STORED DATA:
== Segment start ==
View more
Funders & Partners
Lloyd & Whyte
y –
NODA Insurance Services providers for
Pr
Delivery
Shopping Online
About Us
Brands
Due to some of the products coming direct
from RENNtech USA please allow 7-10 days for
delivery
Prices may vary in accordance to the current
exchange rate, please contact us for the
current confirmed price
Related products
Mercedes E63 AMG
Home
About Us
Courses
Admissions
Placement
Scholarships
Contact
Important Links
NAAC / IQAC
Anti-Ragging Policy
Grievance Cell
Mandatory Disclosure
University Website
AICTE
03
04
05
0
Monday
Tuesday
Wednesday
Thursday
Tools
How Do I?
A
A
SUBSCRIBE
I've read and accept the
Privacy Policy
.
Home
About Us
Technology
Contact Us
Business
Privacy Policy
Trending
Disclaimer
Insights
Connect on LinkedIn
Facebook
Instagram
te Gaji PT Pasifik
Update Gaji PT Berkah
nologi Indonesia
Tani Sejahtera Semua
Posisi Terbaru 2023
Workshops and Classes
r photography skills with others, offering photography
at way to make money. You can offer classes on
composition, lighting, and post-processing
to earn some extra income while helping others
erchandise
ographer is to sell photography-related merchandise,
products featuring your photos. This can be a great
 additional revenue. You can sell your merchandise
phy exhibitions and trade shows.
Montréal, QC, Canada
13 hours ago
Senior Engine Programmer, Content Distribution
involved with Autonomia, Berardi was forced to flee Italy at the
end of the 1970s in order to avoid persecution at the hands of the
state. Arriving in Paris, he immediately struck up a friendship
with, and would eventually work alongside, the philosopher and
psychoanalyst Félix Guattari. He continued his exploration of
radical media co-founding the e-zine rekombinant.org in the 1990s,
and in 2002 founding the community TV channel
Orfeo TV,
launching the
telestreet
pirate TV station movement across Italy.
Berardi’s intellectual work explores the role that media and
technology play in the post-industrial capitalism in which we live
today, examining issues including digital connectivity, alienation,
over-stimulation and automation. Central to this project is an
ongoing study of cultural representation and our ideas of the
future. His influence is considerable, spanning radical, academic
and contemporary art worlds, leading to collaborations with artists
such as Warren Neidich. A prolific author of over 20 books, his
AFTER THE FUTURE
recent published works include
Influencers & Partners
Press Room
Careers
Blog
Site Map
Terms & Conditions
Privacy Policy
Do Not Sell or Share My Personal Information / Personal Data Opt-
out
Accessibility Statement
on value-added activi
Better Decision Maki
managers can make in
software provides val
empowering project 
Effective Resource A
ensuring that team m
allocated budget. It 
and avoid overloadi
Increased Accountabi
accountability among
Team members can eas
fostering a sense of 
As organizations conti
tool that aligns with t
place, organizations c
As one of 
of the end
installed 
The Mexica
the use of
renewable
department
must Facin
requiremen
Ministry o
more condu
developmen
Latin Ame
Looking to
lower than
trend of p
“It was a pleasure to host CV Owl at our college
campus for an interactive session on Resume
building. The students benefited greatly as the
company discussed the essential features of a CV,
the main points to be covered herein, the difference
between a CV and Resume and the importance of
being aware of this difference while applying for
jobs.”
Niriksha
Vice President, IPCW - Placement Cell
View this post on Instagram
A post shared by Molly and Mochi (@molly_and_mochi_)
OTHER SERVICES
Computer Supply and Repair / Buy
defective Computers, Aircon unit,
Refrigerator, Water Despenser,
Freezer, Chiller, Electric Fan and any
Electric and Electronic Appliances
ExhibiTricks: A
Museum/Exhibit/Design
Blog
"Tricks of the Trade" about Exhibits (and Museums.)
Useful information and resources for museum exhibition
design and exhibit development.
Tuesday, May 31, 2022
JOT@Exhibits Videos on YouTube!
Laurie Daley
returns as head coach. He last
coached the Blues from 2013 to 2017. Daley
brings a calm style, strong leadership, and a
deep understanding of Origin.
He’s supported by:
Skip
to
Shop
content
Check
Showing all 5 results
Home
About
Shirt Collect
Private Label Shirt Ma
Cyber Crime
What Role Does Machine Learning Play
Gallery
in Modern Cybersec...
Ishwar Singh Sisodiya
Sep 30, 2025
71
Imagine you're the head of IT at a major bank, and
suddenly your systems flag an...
== Segment end ==
YOUR ASSIGNMENT:
Each line of the data in which the string "Gaji" appears needs to be copied.

ANSWER BELOW:
te Gaji PT Pasifik
Update Gaji PT Berkah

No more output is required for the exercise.